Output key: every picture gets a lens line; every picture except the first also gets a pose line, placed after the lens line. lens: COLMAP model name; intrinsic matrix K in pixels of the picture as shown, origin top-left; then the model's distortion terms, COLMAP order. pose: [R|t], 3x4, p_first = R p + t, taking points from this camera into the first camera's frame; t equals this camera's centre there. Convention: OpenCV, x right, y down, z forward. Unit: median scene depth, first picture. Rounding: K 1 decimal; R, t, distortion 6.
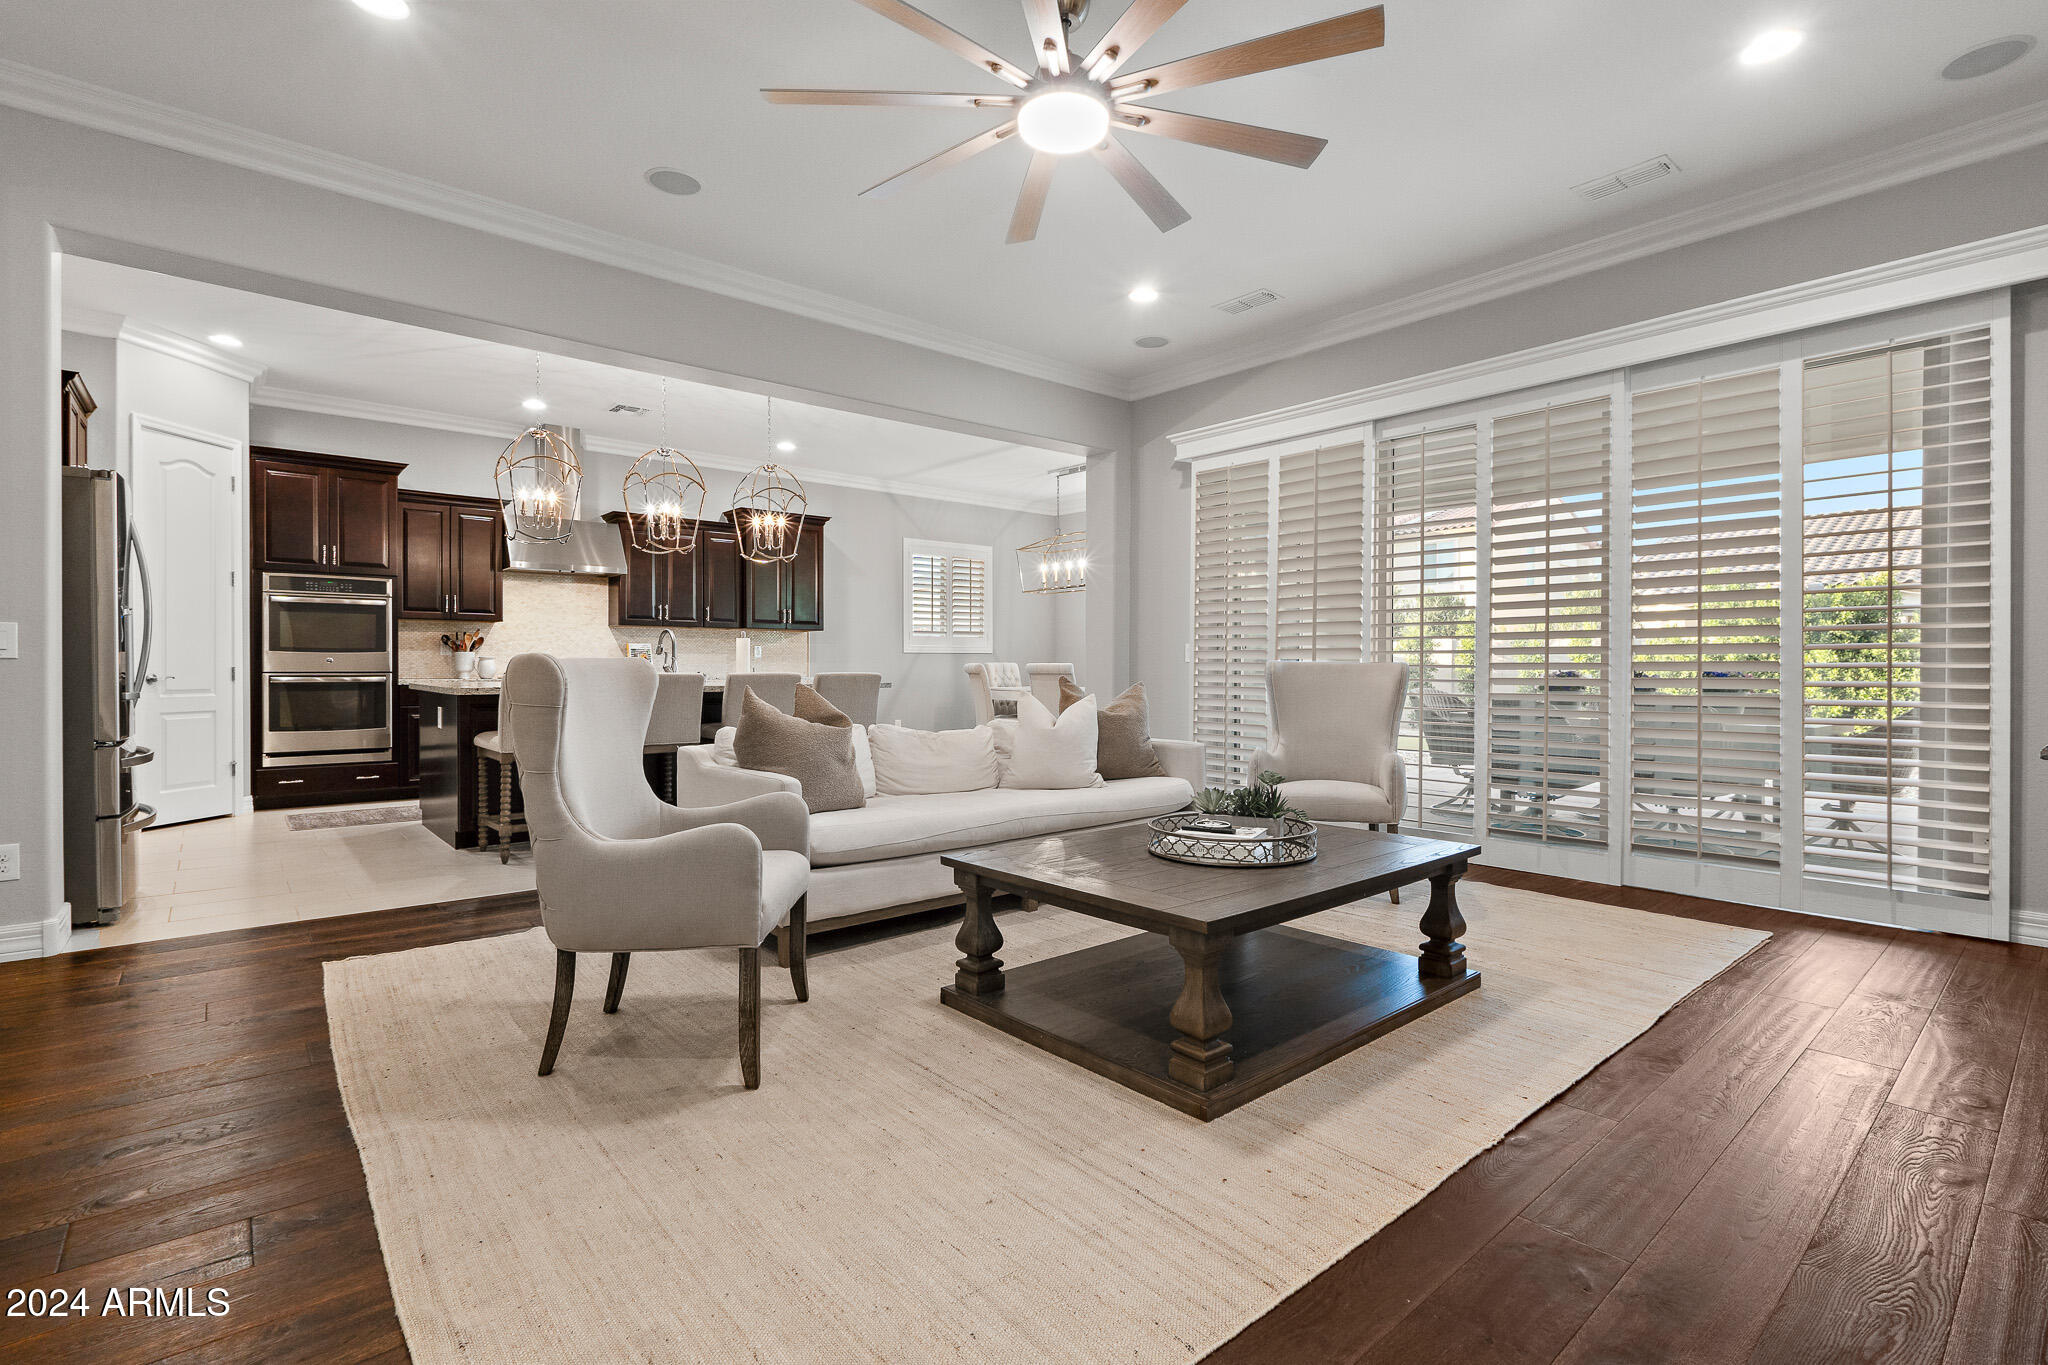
lens RADIAL K [[949.4, 0, 1022.8], [0, 949.4, 679.1], [0, 0, 1]] dist [-0.002644, 0.000102]
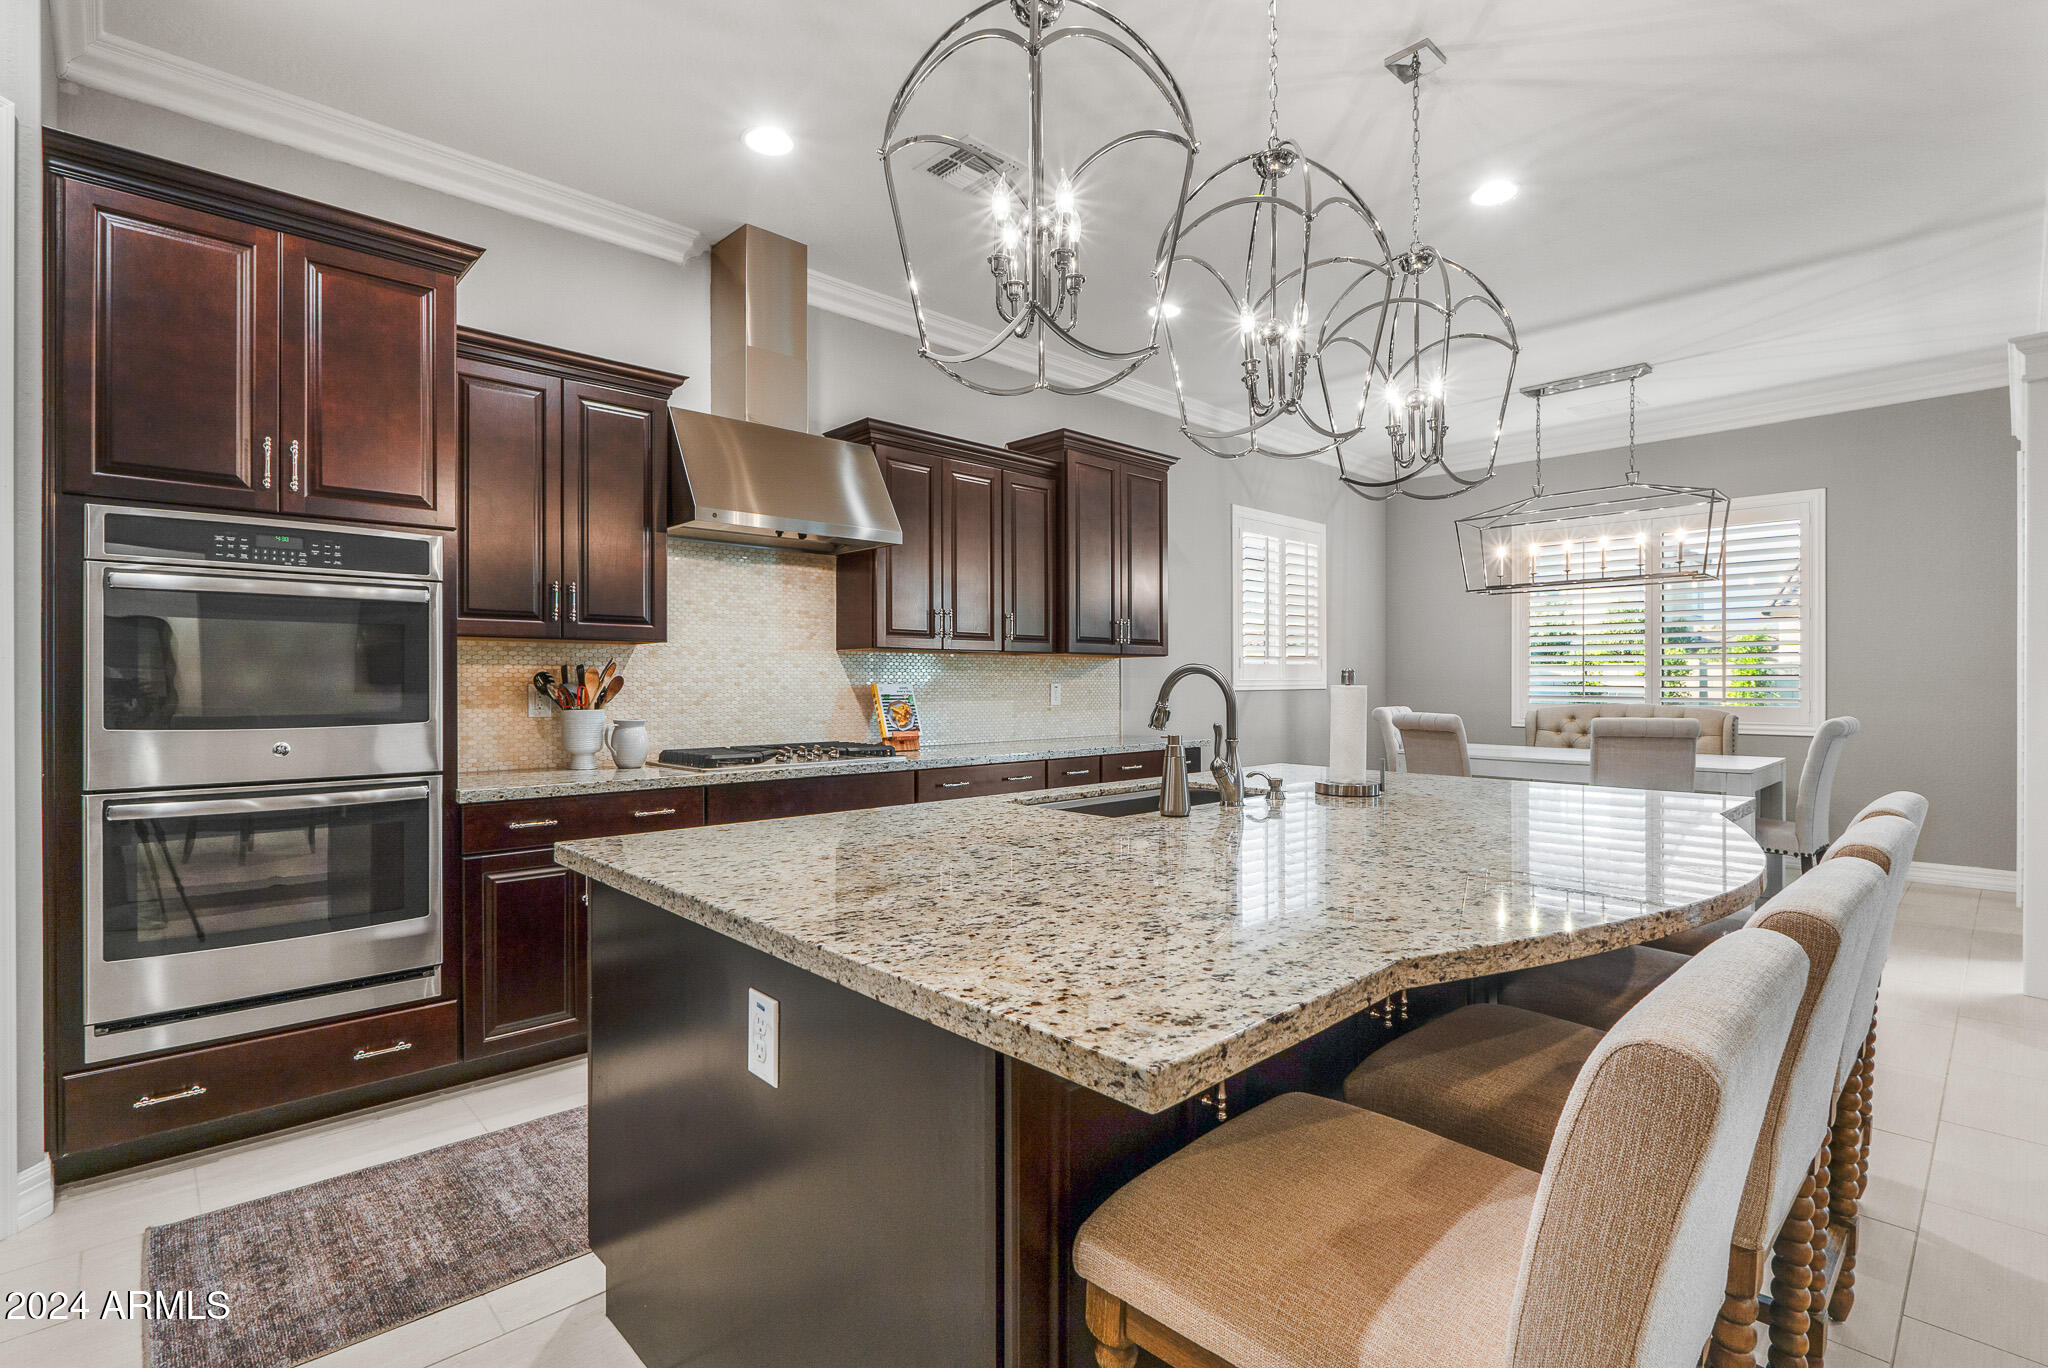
lens RADIAL K [[949.4, 0, 1019.0], [0, 949.4, 694.0], [0, 0, 1]] dist [-0.002644, 0.000102]
pose [[0.998727, -0.000865, 0.050430, -0.451611], [0.000902, 0.999999, -0.000704, -0.039647], [-0.050429, 0.000749, 0.998727, 0.601634]]
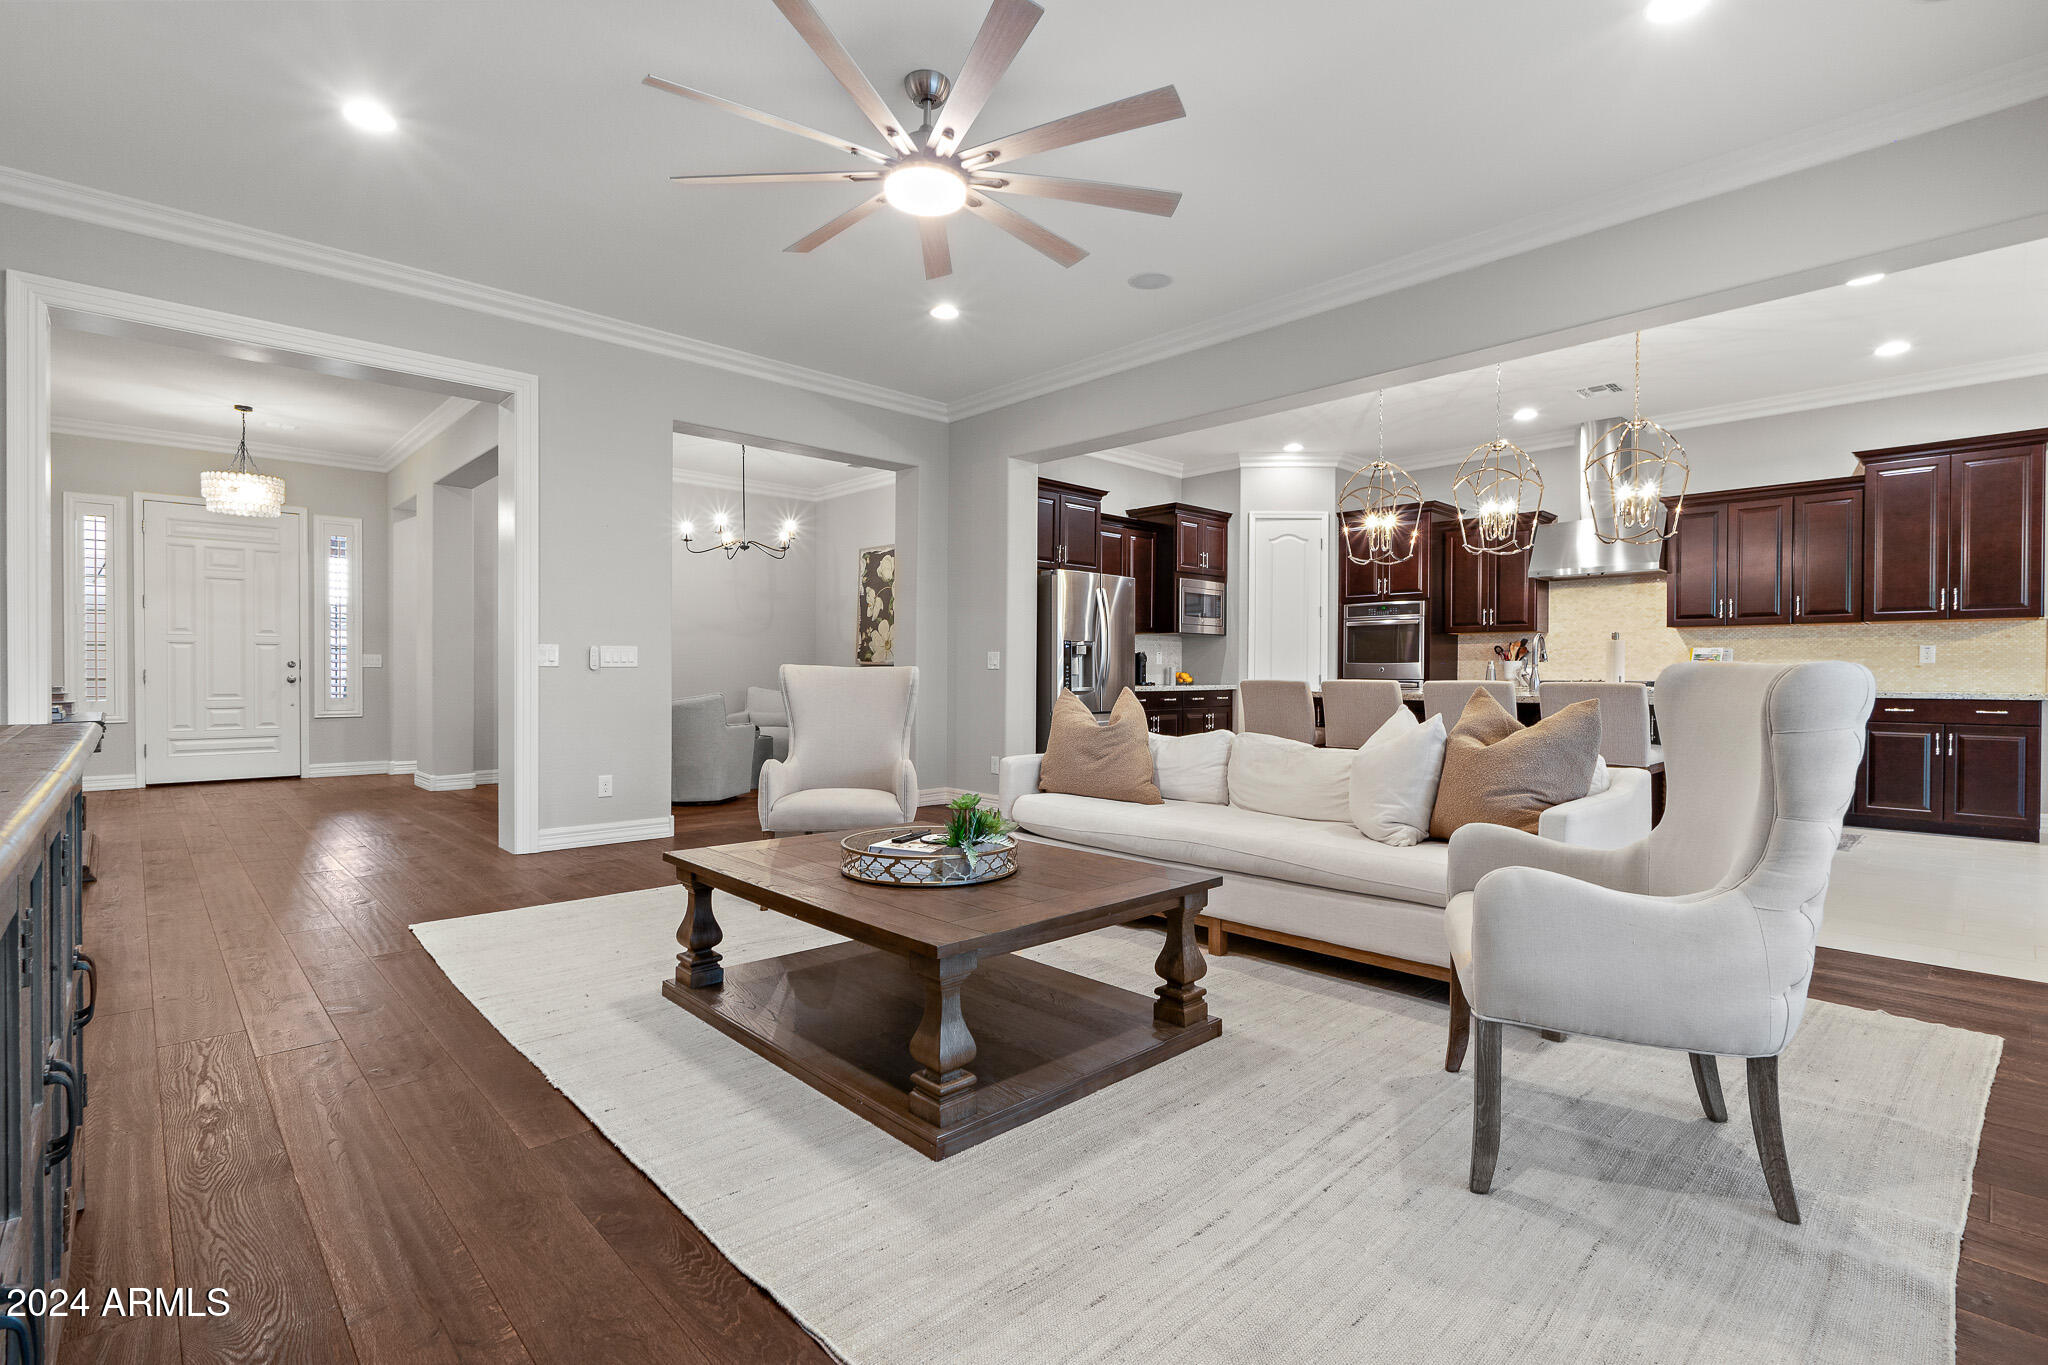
lens RADIAL K [[949.4, 0, 1016.4], [0, 949.4, 674.2], [0, 0, 1]] dist [-0.002644, 0.000102]
pose [[0.041054, 0.000992, -0.999156, 0.500518], [-0.018720, 0.999825, 0.000223, -0.004313], [0.998982, 0.018695, 0.041065, 0.452033]]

• • • • •

Please reproduce all of the material above line for line, leaving out the pictures.

Output key: every picture gets a lens line; every picture except the first also gets a pose line, placed after the lens line. lens: COLMAP model name; intrinsic matrix K in pixels of the picture as shown, origin top-left; then the model's distortion terms, COLMAP order. pose: [R|t], 3x4, p_first = R p + t, taking points from this camera into the first camera's frame; t equals this camera's centre there. Convention: OpenCV, x right, y down, z forward. Unit: median scene depth, first picture. Rounding: K 1 decimal; R, t, distortion 6.
lens RADIAL K [[949.4, 0, 1022.8], [0, 949.4, 679.1], [0, 0, 1]] dist [-0.002644, 0.000102]
lens RADIAL K [[949.4, 0, 1019.0], [0, 949.4, 694.0], [0, 0, 1]] dist [-0.002644, 0.000102]
pose [[0.998727, -0.000865, 0.050430, -0.451611], [0.000902, 0.999999, -0.000704, -0.039647], [-0.050429, 0.000749, 0.998727, 0.601634]]
lens RADIAL K [[949.4, 0, 1016.4], [0, 949.4, 674.2], [0, 0, 1]] dist [-0.002644, 0.000102]
pose [[0.041054, 0.000992, -0.999156, 0.500518], [-0.018720, 0.999825, 0.000223, -0.004313], [0.998982, 0.018695, 0.041065, 0.452033]]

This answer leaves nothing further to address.